TEXT TO READ:
________
Scripture: Matthew 27:45-56
Sermon prepared by Rev. Art Verboon, Edmonton, AB
It is said that when Martin Luther sat down in his office to study and prepare a message from the text, "My God, My God, why have you forsaken me?" he had a difficult time with it. Hour after hour he just sat there. Those who were around him at the time would pop their heads into the room occasionally to see how he was doing. But, he was so absorbed in his thoughts that they almost thought he was a corpse. He never moved his hand or his foot. He didn’t eat or drink. He just sat there with his eyes wide open as if he were in a trance trying to understand these words, "My God, my God, why have you forsaken me?" Finally, after many long hours in which he seemed to be in another world, he got up from his chair and someone heard him say to himself, "God forsaking God!? It’s impossible to understand! Who can understand it?" And with that he went on his way. Although none of us can claim to be a Martin Luther by any stretch of the imagination other than perhaps wearing the same dumbfounded look that he wore on his face that day, we do however endorse his conclusion, that this, the saddest cry ever heard on the face of the earth, goes beyond anything we can understand. And that’s why I’m going to explain it to you. No, we’re not going to try and explain it away; but hopefully we will think through some things that might be somewhat helpful.
I. NOT THE FIRST TIME
First of all, we can begin by admitting that this is not the first and only time in which we ought to throw up our hands and say, "Who can understand it?" Just as great a mystery as "God forsaking God" is that moment way back in the Garden of Eden. Remember what Adam and Eve did to God? They had it all! They had paradise, they had God, they had shalom, and they were the apples of God’s eye. And what did they do? They had to have that apple. They had to do the one and only thing God asked them not to do. They just had to do it! "Who can understand it?" In their shame, realizing what they had done and how they had ruined everything between themselves and God, they ran for cover and hid from him. After they did that, what did you hear next from God? You heard him asking, "Where are you?" "Where are you?" Interesting, isn’t it? Think about what has just transpired here. The most unfathomable and unimaginable thing possible has just happened. Adam and Eve believed Satan’s lie and thought that they could be like God, and when they thought that they could be like him and acted upon it, everything that they and God had going between them is ruined for good. And God, knowing what has happened, comes looking for them and calls out, "Where are you?" "Why have you abandoned me?" "Why are you hiding from me?" "My Adam, My Eve, why have you forsaken me?" (Note and point of emphasis -- pause and let it sink in: make it sound like "My God, My God, why have you forsaken me?")
In the Garden we see humans forsaking and abandoning and hiding from God. Having done that, they try to flee from his presence. On the cross, again we see forsaking and abandonment, but this time it is God forsaking God, as Luther described it. Essentially in both instances, we hear that same sad cry. Whether it be from God the Father in the garden, or God the Son on the cross, it’s the same cry of "Where are you?" "Why have you forsaken me?"
There’s an important connection we need to see here between the garden and the cross. For one, there’s a lot of forsaking going on, that’s clear. But there is another thing we need to see as well. There’s a lot of substitution. The concept of substitution lies at the heart of both sin and salvation -- the garden and the cross. The essence of sin back there in the beginning was humans substituting themselves for God, trying to be like God. Yet, the essence of salvation is God substituting himself for humanity. Humanity asserts itself against God and puts itself where only God deserves to be; God sacrifices himself for humanity and puts himself where only humans deserve to be. We try to claim something that belongs to God alone; God accepts penalties that belong to us alone. Without this important concept of substitution, the forsakenness and the cry of Jesus on the cross makes no sense whatsoever.
________
DATA SUPPLIED:

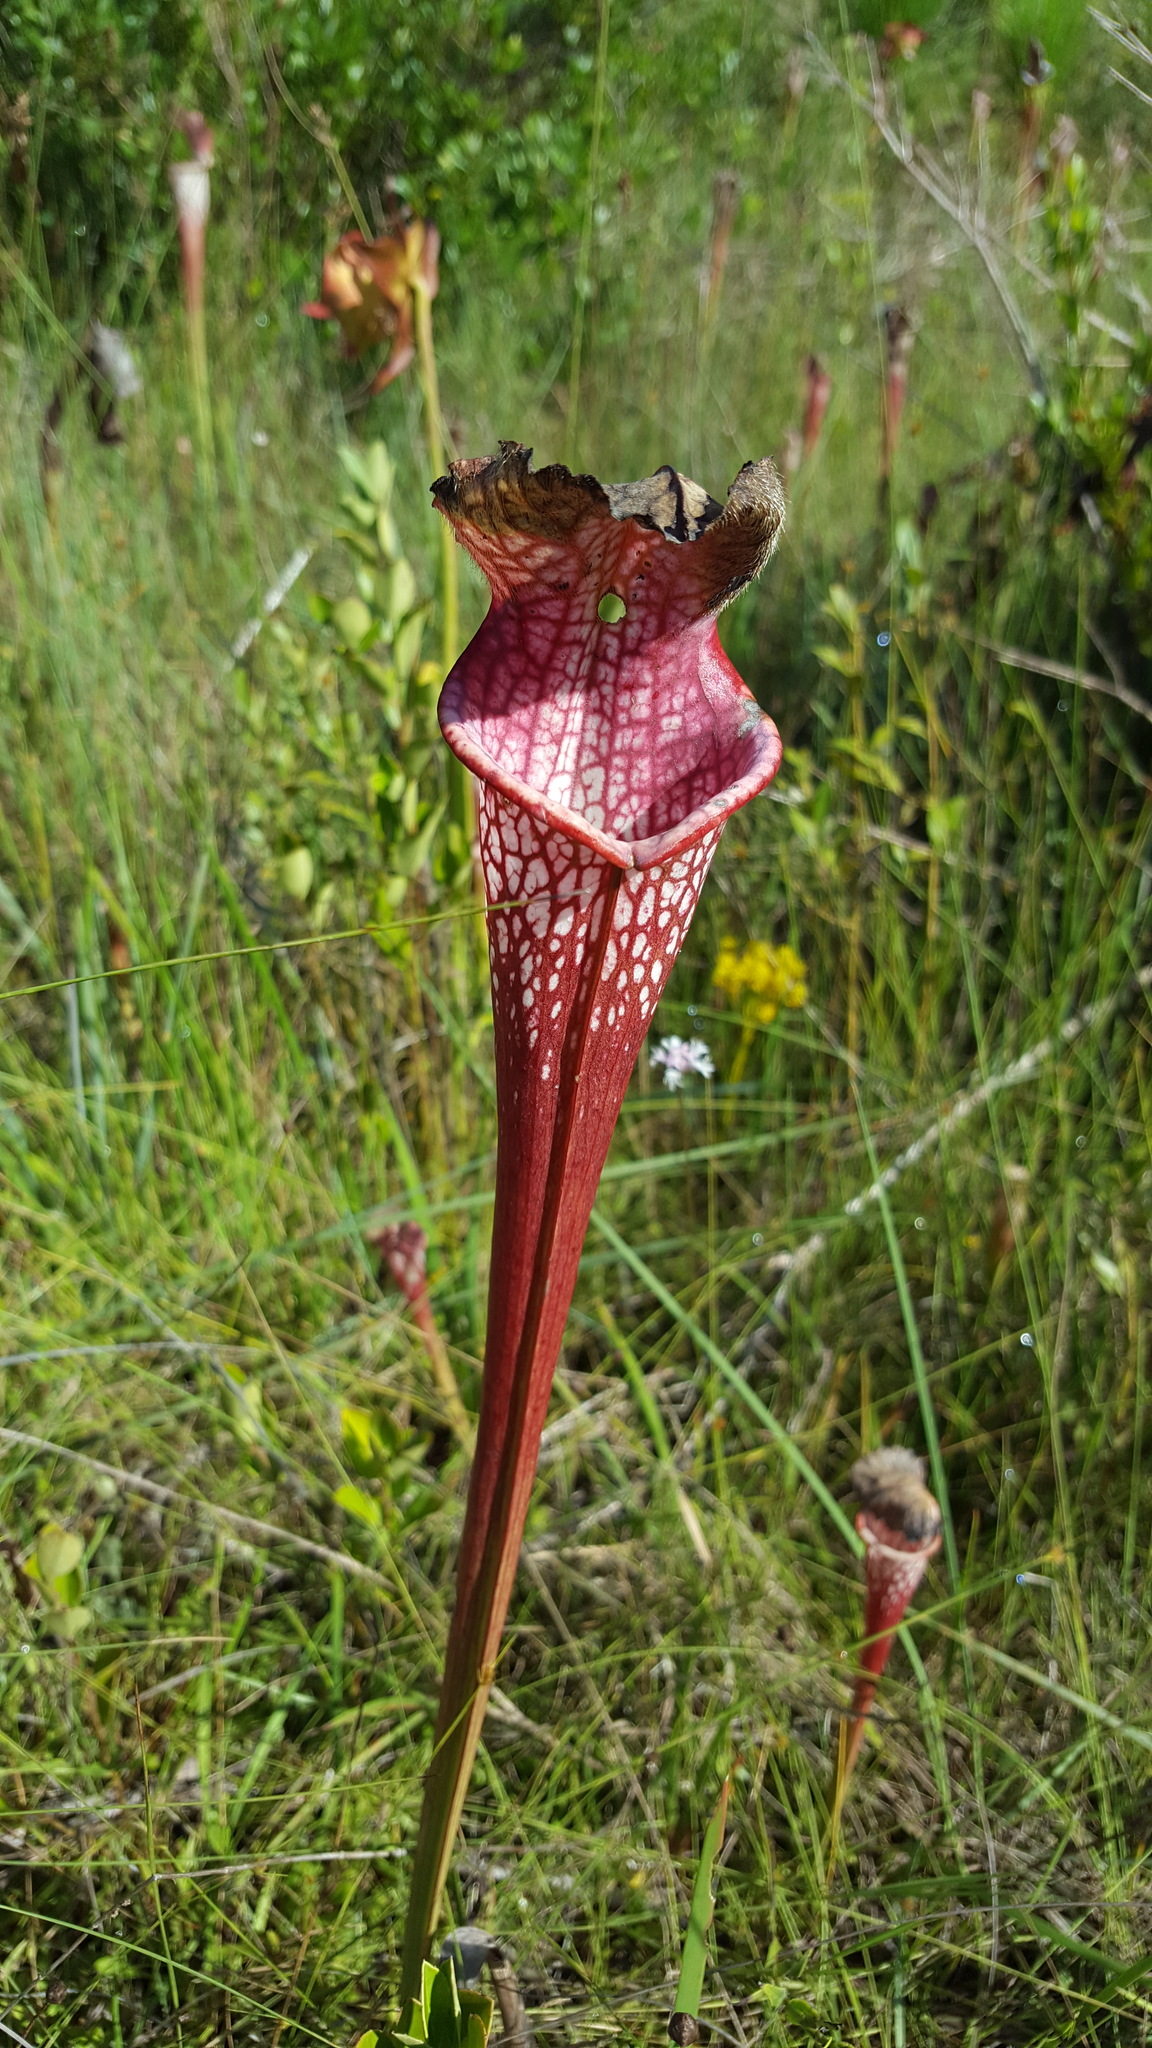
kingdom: Plantae
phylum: Tracheophyta
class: Magnoliopsida
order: Ericales
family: Sarraceniaceae
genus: Sarracenia
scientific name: Sarracenia leucophylla
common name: Purple trumpetleaf
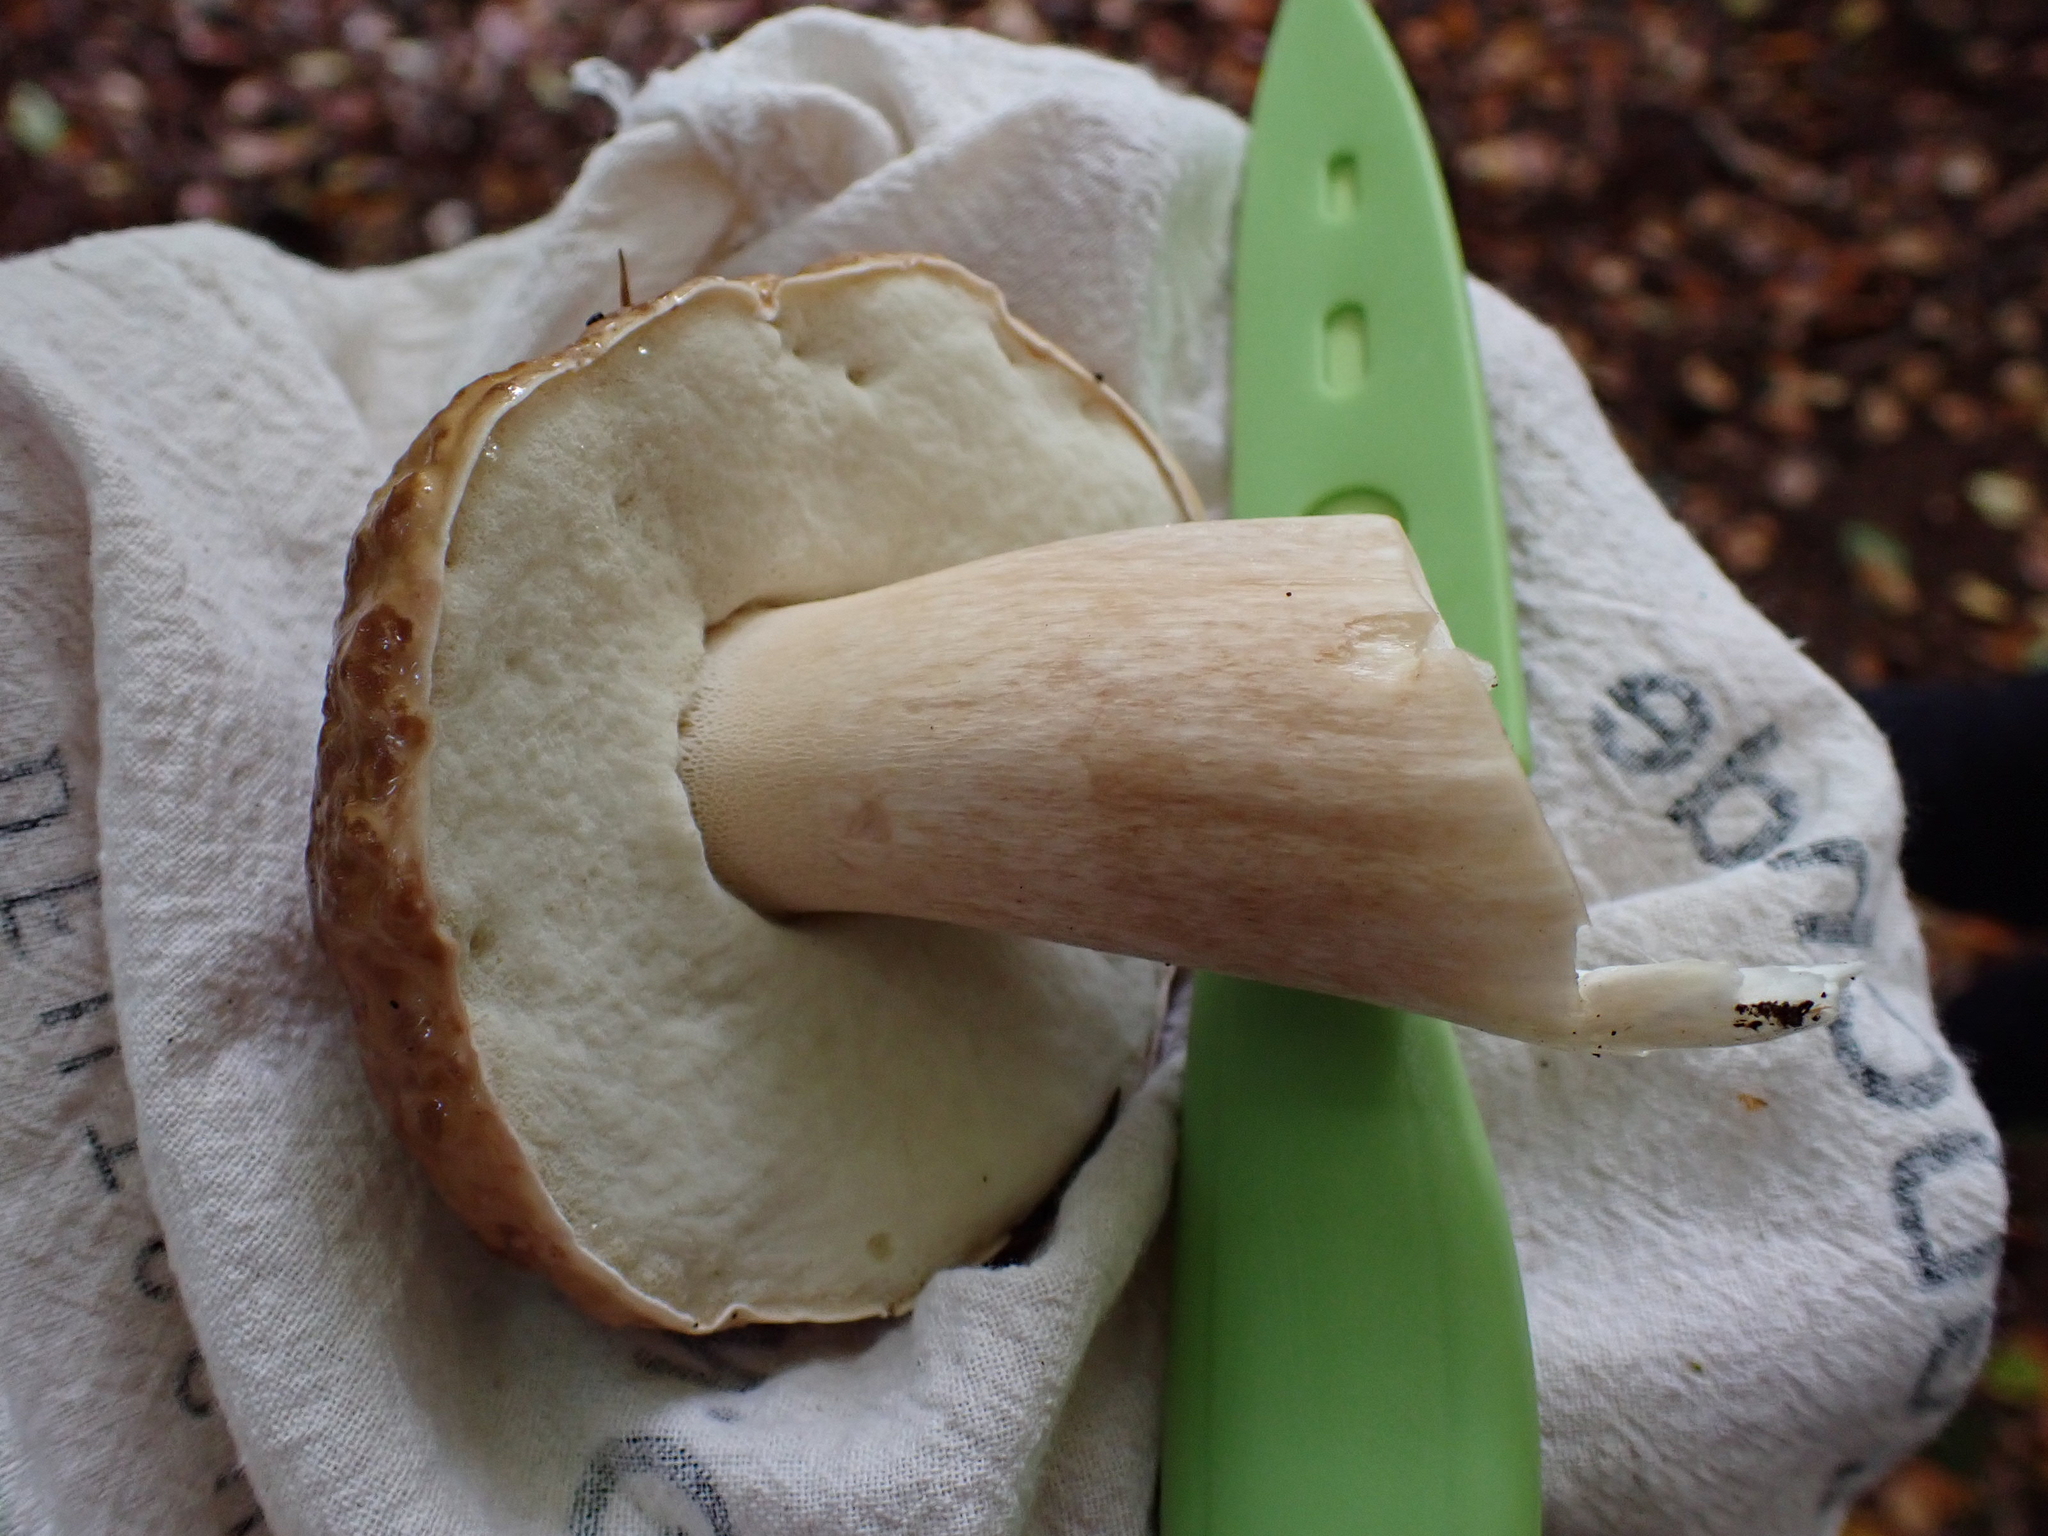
________
WRITTEN TASK: Continue the sermon on Jesus's cry of forsakenness from the cross, picking up right after its last paragraph.

REPLY TO THE TASK:
The concept of substitution is something that goes against our very being as individuals. We don’t like to be told that someone has to stand in our place, because it’s humbling. Nonetheless, the idea of substitution is as old as Eden itself. Here again, getting back to that question God asked, "Where are you?" Adam answers, "I heard you in the garden, and was afraid because I was naked; so I hid (Gen. 3:10)." And then God immediately kills animals for their fur in order to cover Adam and Eve’s nakedness. Those animals shed their blood for the sake of our first parents and in order to picture the coming of a better sacrifice in the distant future. From then on, the phrase, "in the place of" would become the essence of Old Testament theology.
For instance, when God prevented Abraham from sacrificing Isaac, he saw "a ram caught in the bush nearby" and he offered it up for a burnt offering "in the place of" his son. The very word sacrifice implies substitution, and sacrifices were part and parcel with religious life in the Old Testament.
But as we know, the substitutes offered up back then only had limited value. The lambs, the goats, were only symbolic and were unable to permanently shield the people from judgement or take away the sins they had committed. A better substitute than animals had to be found for us humans, if the barrier of sin that existed between God and us was to be removed.
Thankfully, the penalty that was demanded because of our forsaking God is met in Christ bearing it for us.
We need not go into this concept of substitution too much, but that’s the imagery we need to see in our minds as Christ calls out, "My God, my God, why have you forsaken me?" We need to see the imagery of Jesus being our substitute, lest we water down his cry at his greatest moment of need simply to a cry of desperation or loneliness. Far from it, as substitute he became our sin-bearer. As substitute he took upon himself the sin of the entire world. Let me give you a few verses that support this idea:
Galatians 3:13, "Christ redeemed us from the curse of the law by becoming a curse for us, for it is written: "Cursed is everyone who is hung on a tree." 2 Corinthians 5:21: "God made him who had no sin to be sin for us, so that in him we might become the righteousness of God." One last one: 1 Peter 2:24, "He himself bore our sins in his body on the tree, so that we might die to sins and live for righteousness; by his wounds you have been healed."
Simply put, he took our place when the wrath of God comes down. It did not just come upon his physical body there on the cross but upon his soul too during those three dark hours when darkness covered Golgotha, which caused Jesus to cry out, "My God, my God, why have you forsaken me?" This is substitution at it’s perfect best!
Throughout Jesus’ life and ministry and even in Gethsemane he always referred to God as his Father. In the garden of Gethsemane he fell with his face to the ground and pleaded, "My Father, if it is possible, may this cup be taken from me. Yet not as I will, but as you will." And later that same evening a second time, "My Father if it is not possible for this cup to be taken away unless I drink it, may your will be done." However, now on the cross, "My Father" becomes, "My God."
Jesus is standing in our place. He says, "My God, My God." We should be the one’s being forsaken by God but he stands "in the place of" us.
III. THE NATURE OF THIS FORSAKING
Moving on to another point: When Jesus cries out, "Eli, Eli, lama sabachthani" what exactly is this forsaking? What is the nature of his misery? Maybe we can get at this in a bit of a round about way. We can do so, by asking why it is that martyrs for the faith, martyrs like Stephen, martyrs who are burned at the stake, seem often to die with more joy and praise on their lips, sometimes they are even singing as they die, than Jesus does? Shouldn’t Jesus, the Son of God, be the most joyful martyr of all as he’s dying on the cross?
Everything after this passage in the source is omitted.